# [作業項目]
乳がんの体験を語る対談の抜粋から、「かな:だからめちゃくちゃ助かりました、その2人には。」を含む箇所を起点とし、「れた点とかってありましたか?」までを一字一句変えずに書き出してください。
***** 文書抜粋 *****
で、もう1人はここから10分くらいに住んでる友達で同じような年代の子どももいて。なので、その人がほんとにしょっちゅう家に来てくれて家事もしてくれるし、子どもの対応もすごい上手で全部面倒見てくれて。


ゆかり:そっかあ。


かな:だからめちゃくちゃ助かりました、その2人には。


ゆかり:ご縁ですね。しかも、最近できたお友達だったっていうのが。


かな:そうです、ほんとに1ヶ月前くらいにわかって。それで乳がんがわかったから、出会ってすぐに相談するのもあれやけど、助けてって言ったら、快く2人とも助けてくれたんで。その2人にはほんと助かりました。


ゆかり:良かった。でも、ほんとそういうのってありますね。家族がもちろんいてくれたら心強いし助かるんだけど、いないならいないなりに友人だったりとか周囲の人たちがありがたいことにサポートしてくれるっていうか。


えっと、かなさんは乳がんになって自分の生き方とか人生観とかで変わったりとか気付かされた点とかってありましたか?


かな:やっぱ感謝するようにはなったんと、せっかく生きてんのやからやらないかんなっていう気にはなりましたね。
***** 提供情報 *****
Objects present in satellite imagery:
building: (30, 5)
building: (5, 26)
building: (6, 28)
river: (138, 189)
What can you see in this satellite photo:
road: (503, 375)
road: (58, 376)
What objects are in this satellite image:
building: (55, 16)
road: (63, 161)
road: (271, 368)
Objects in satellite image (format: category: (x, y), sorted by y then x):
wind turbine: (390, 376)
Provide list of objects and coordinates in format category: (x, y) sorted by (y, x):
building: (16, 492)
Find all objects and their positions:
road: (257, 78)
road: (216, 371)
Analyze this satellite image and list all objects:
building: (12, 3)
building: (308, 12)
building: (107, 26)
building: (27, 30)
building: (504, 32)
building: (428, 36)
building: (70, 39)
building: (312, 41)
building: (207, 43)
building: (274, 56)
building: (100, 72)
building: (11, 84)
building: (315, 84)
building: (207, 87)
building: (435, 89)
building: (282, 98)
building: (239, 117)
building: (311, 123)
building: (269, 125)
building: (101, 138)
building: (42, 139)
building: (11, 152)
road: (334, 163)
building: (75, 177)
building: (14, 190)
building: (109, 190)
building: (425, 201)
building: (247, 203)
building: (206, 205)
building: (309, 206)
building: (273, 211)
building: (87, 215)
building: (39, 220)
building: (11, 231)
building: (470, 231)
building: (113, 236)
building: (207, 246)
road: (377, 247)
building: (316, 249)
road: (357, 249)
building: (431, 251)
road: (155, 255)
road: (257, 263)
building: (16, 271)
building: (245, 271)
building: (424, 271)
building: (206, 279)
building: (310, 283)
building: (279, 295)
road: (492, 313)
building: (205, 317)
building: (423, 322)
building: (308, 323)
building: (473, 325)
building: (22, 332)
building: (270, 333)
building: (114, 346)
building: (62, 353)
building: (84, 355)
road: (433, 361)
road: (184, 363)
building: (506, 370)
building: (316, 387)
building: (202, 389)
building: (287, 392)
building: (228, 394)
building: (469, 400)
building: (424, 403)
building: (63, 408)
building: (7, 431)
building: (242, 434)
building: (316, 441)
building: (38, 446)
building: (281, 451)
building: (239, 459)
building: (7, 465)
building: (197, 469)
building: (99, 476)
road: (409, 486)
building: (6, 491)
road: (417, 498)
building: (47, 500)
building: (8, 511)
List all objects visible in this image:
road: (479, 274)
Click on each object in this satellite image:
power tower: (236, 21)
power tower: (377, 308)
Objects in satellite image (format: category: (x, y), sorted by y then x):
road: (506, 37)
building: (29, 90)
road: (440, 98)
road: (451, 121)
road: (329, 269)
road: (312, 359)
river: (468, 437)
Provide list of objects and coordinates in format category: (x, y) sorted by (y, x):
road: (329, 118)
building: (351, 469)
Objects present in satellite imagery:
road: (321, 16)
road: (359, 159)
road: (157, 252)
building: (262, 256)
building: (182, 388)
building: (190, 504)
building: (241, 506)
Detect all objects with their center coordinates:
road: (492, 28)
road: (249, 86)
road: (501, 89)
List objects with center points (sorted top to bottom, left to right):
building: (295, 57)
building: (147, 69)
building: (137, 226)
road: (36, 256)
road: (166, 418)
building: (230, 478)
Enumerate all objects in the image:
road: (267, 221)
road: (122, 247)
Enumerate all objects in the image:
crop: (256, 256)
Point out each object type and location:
*****
# [本課題への解答]
かな:だからめちゃくちゃ助かりました、その2人には。


ゆかり:ご縁ですね。しかも、最近できたお友達だったっていうのが。


かな:そうです、ほんとに1ヶ月前くらいにわかって。それで乳がんがわかったから、出会ってすぐに相談するのもあれやけど、助けてって言ったら、快く2人とも助けてくれたんで。その2人にはほんと助かりました。


ゆかり:良かった。でも、ほんとそういうのってありますね。家族がもちろんいてくれたら心強いし助かるんだけど、いないならいないなりに友人だったりとか周囲の人たちがありがたいことにサポートしてくれるっていうか。


えっと、かなさんは乳がんになって自分の生き方とか人生観とかで変わったりとか気付かされた点とかってありましたか?